__INSTRUCTIONS TO FOLLOW__
Edit the records from the line with "Is there a majority slice in this chart?" up to and including the line with "Where is the": swap "slice" for "segment" and change nothing else.
########
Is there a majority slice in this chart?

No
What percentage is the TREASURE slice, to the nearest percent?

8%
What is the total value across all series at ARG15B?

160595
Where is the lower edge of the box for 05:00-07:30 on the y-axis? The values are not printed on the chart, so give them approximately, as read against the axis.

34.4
########
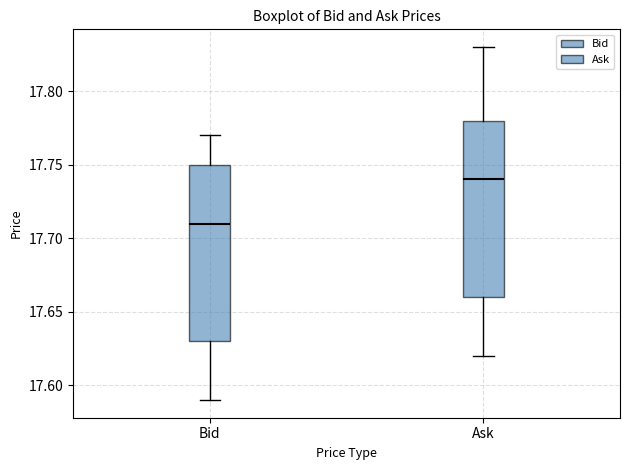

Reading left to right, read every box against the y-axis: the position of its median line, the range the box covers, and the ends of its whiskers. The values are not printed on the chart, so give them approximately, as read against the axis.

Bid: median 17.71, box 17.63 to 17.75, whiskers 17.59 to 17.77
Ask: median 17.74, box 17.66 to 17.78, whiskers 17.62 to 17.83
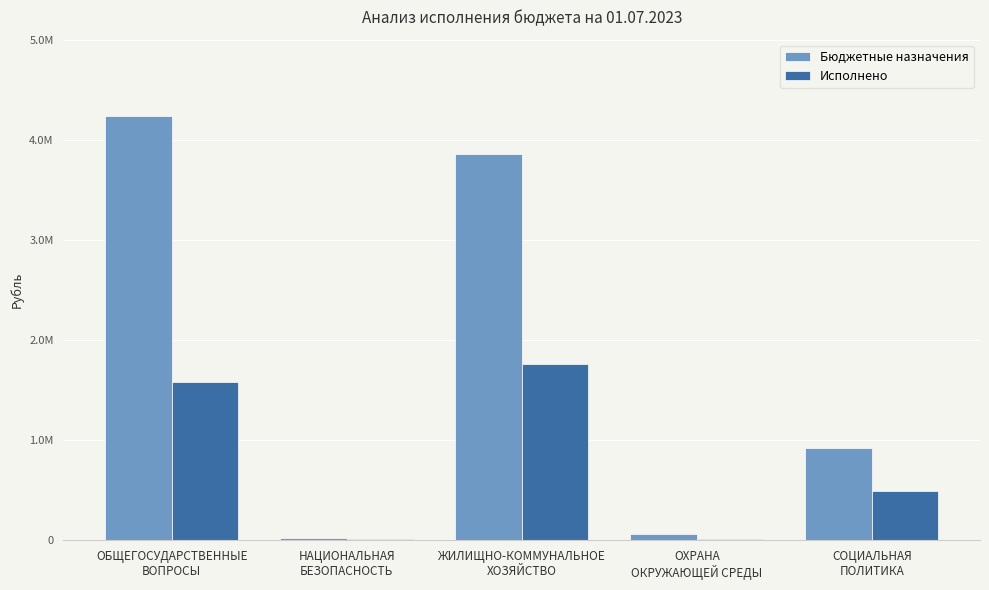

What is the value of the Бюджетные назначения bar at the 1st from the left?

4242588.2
########
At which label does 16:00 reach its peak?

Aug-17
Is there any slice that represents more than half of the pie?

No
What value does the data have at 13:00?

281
########
__WRITTEN ANSWER__
Is there a majority segment in this chart?

No
What percentage is the TREASURE segment, to the nearest percent?

8%
What is the total value across all series at ARG15B?

160595
Where is the lower edge of the box for 05:00-07:30 on the y-axis? The values are not printed on the chart, so give them approximately, as read against the axis.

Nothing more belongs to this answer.